Start of ENTRIES SUPPLIED

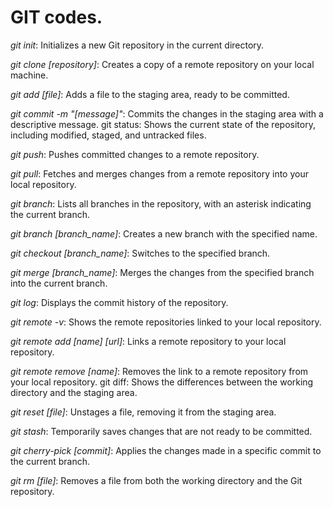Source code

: # **GIT codes.**

*git init*: Initializes a new Git repository in the current directory.  

*git clone [repository]*: Creates a copy of a remote repository on your local machine.

*git add [file]*: Adds a file to the staging area, ready to be committed.

*git commit -m "[message]"*: Commits the changes in the staging area with a descriptive message.
git status: Shows the current state of the repository, including modified, staged, and untracked files.

*git push*: Pushes committed changes to a remote repository.

*git pull*: Fetches and merges changes from a remote repository into your local repository.

*git branch*: Lists all branches in the repository, with an asterisk indicating the current branch.

*git branch [branch_name]*: Creates a new branch with the specified name.

*git checkout [branch_name]*: Switches to the specified branch.

*git merge [branch_name]*: Merges the changes from the specified branch into the current branch.

*git log*: Displays the commit history of the repository.

*git remote -v*: Shows the remote repositories linked to your local repository.

*git remote add [name] [url]*: Links a remote repository to your local repository.

*git remote remove [name]*: Removes the link to a remote repository from your local repository.
git diff: Shows the differences between the working directory and the staging area.

*git reset [file]*: Unstages a file, removing it from the staging area.

*git stash*: Temporarily saves changes that are not ready to be committed.

*git cherry-pick [commit]*: Applies the changes made in a specific commit to the current branch.

*git rm [file]*: Removes a file from both the working directory and the Git repository.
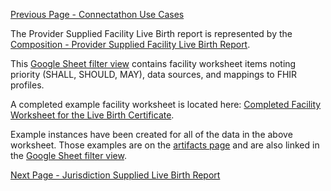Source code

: [Previous Page - Connectathon Use Cases](connectathon_use_cases.html)

The Provider Supplied Facility Live Birth report is represented by the [Composition - Provider Supplied Facility Live Birth Report](StructureDefinition-Composition-provider-facility-live-birth-report.html).

This [Google Sheet filter view](https://docs.google.com/spreadsheets/d/1bG1EkFnyHZGIdSNJe62R59dF6KXUf8kLUVVJtUlhvbo/edit#gid=2096686200&fvid=1026104811) contains facility worksheet items noting priority (SHALL, SHOULD, MAY), data sources, and mappings to FHIR profiles.

A completed example facility worksheet is located here: [Completed Facility Worksheet for the Live Birth Certificate](https://drive.google.com/file/d/1yIhE9JaL4lvTsLh3L9nwo1PxjMvwdnYG/view?usp=sharing).

Example instances have been created for all of the data in the above worksheet. Those examples are on the [artifacts page](artifacts.html) and are also linked in the [Google Sheet filter view](https://docs.google.com/spreadsheets/d/1bG1EkFnyHZGIdSNJe62R59dF6KXUf8kLUVVJtUlhvbo/edit#gid=2096686200&fvid=1026104811).



[Next Page - Jurisdiction Supplied Live Birth Report](jurisdiction_live_birth_report.html)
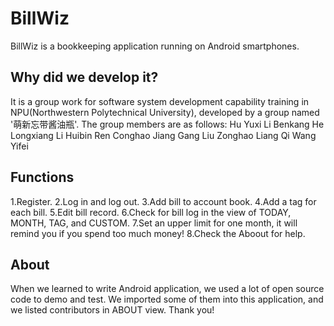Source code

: # BillWiz
BillWiz is a bookkeeping application running on Android smartphones. 


## Why did we develop it?
  It is a group work for software system development capability training in NPU(Northwestern Polytechnical University), developed by a group named '萌新忘带酱油瓶'. 
  The group members are as follows:
    Hu Yuxi
    Li Benkang
    He Longxiang
    Li Huibin
    Ren Conghao
    Jiang Gang
    Liu Zonghao
    Liang Qi
    Wang Yifei
  

## Functions
  1.Register.
  2.Log in and log out.
  3.Add bill to account book.
  4.Add a tag for each bill.
  5.Edit bill record.
  6.Check for bill log in the view of TODAY, MONTH, TAG, and CUSTOM.
  7.Set an upper limit for one month, it will remind you if you spend too much money!
  8.Check the Aboout for help.
  
 ## About
   When we learned to write Android application, we used a lot of open source code to demo and test.
   We imported some of them into this application, and we listed contributors in ABOUT view. Thank you!
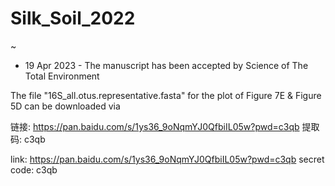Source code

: # Silk_Soil_2022

~


- 19 Apr 2023 -   The manuscript has been accepted by Science of The Total Environment 










The file "16S_all.otus.representative.fasta" for the plot of Figure 7E &  Figure 5D can be downloaded via 

链接: https://pan.baidu.com/s/1ys36_9oNqmYJ0QfbiIL05w?pwd=c3qb 提取码: c3qb

link: https://pan.baidu.com/s/1ys36_9oNqmYJ0QfbiIL05w?pwd=c3qb secret code: c3qb
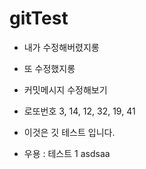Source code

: # gitTest

- 내가 수정해버렸지롱
- 또 수정했지롱
- 커밋메시지 수정해보기
- 로또번호 3, 14, 12, 32, 19, 41
- 이것은 깃 테스트 입니다.

- 우용 : 테스트 1 asdsaa
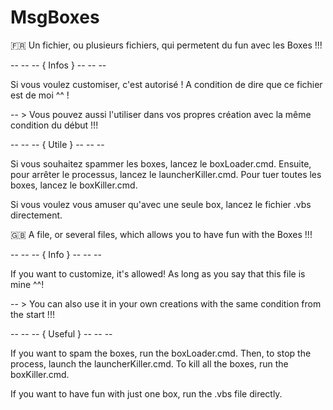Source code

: # MsgBoxes

🇫🇷 Un fichier, ou plusieurs fichiers, qui permetent du fun avec les Boxes !!!

-- -- -- { Infos } -- -- --

Si vous voulez customiser, c'est autorisé ! A condition de dire que ce fichier est de moi ^^ !

-- > Vous pouvez aussi l'utiliser dans vos propres création avec la même condition du début !!!


-- -- -- { Utile } -- -- --

Si vous souhaitez spammer les boxes, lancez le boxLoader.cmd.
Ensuite, pour arrêter le processus, lancez le launcherKiller.cmd.
Pour tuer toutes les boxes, lancez le boxKiller.cmd.

Si vous voulez vous amuser qu'avec une seule box, lancez le fichier .vbs directement.

🇬🇧 A file, or several files, which allows you to have fun with the Boxes !!!

-- -- -- { Info } -- -- --

If you want to customize, it's allowed! As long as you say that this file is mine ^^!

-- > You can also use it in your own creations with the same condition from the start !!!


-- -- -- { Useful } -- -- --

If you want to spam the boxes, run the boxLoader.cmd.
Then, to stop the process, launch the launcherKiller.cmd.
To kill all the boxes, run the boxKiller.cmd.

If you want to have fun with just one box, run the .vbs file directly.
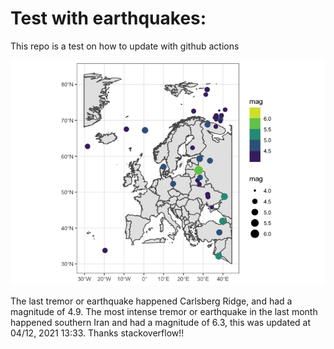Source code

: <!-- README.md is generated from README.Rmd. Please edit that file -->

Test with earthquakes:
======================

This repo is a test on how to update with github actions

![](man/figures/README-unnamed-chunk-2-1.png)

The last tremor or earthquake happened Carlsberg Ridge, and had a
magnitude of 4.9. The most intense tremor or earthquake in the last
month happened southern Iran and had a magnitude of 6.3, this was
updated at 04/12, 2021 13:33. Thanks stackoverflow!!
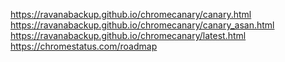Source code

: https://ravanabackup.github.io/chromecanary/canary.html
https://ravanabackup.github.io/chromecanary/canary_asan.html
https://ravanabackup.github.io/chromecanary/latest.html
https://chromestatus.com/roadmap

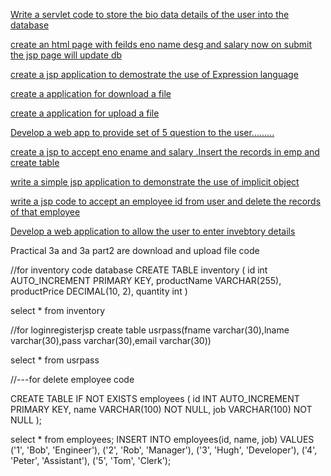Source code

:[Write a servlet code to store the bio data details of the user into the database](./Biodata_details.zip)


[create an html page with feilds eno name desg and salary now on submit the jsp page will update db](./emp_jsp_db.zip)


[create a jsp application to demostrate the use of Expression language](./ELLanguage.zip)


[create a application for download a file](./Practical_3a(Part2).zip)


[create a application for upload a file](./Practical_3a.zip)


[Develop a web app to provide set of 5 question to the user.........](./QuestionAnswerServlet.zip)


[create a jsp to accept eno ename and salary .Insert the records in emp and create table](./emp_jsp.zip)


[write a simple jsp application to demonstrate the use of implicit object](./implicitobjectsjsp.zip)


[write a jsp code to accept an employee id from user and delete the records of that employee](./DeleteEmployee.zip)


[Develop a web application to allow the user to enter invebtory details](./InventoryManagament.zip)





























Practical 3a and 3a part2 are download and upload file code


//for inventory code database
CREATE TABLE inventory (
    id int AUTO_INCREMENT PRIMARY KEY,
    productName VARCHAR(255),
    productPrice DECIMAL(10, 2),
    quantity int
)

select * from inventory


//for loginregisterjsp
create table usrpass(fname varchar(30),lname varchar(30),pass varchar(30),email varchar(30))

select * from usrpass


//---for delete employee code

CREATE TABLE IF NOT EXISTS employees (
    id INT AUTO_INCREMENT PRIMARY KEY,
    name VARCHAR(100) NOT NULL,
    job VARCHAR(100) NOT NULL
);

select * from employees;
INSERT INTO employees(id, name, job) VALUES 
('1', 'Bob', 'Engineer'), 
('2', 'Rob', 'Manager'), 
('3', 'Hugh', 'Developer'),
('4', 'Peter', 'Assistant'), 
('5', 'Tom', 'Clerk');
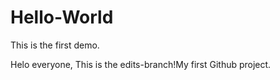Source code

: # Hello-World
This is the first demo.

Helo everyone,
This is the edits-branch!My first Github project.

End of ENTRIES SUPPLIED

JOB |
Begin at the line that has "the current directory." in the entries above; stop after the line that has "a descriptive message.". Transcribe exactly those lines and no others.

REPLY |
*git init*: Initializes a new Git repository in the current directory.  

*git clone [repository]*: Creates a copy of a remote repository on your local machine.

*git add [file]*: Adds a file to the staging area, ready to be committed.

*git commit -m "[message]"*: Commits the changes in the staging area with a descriptive message.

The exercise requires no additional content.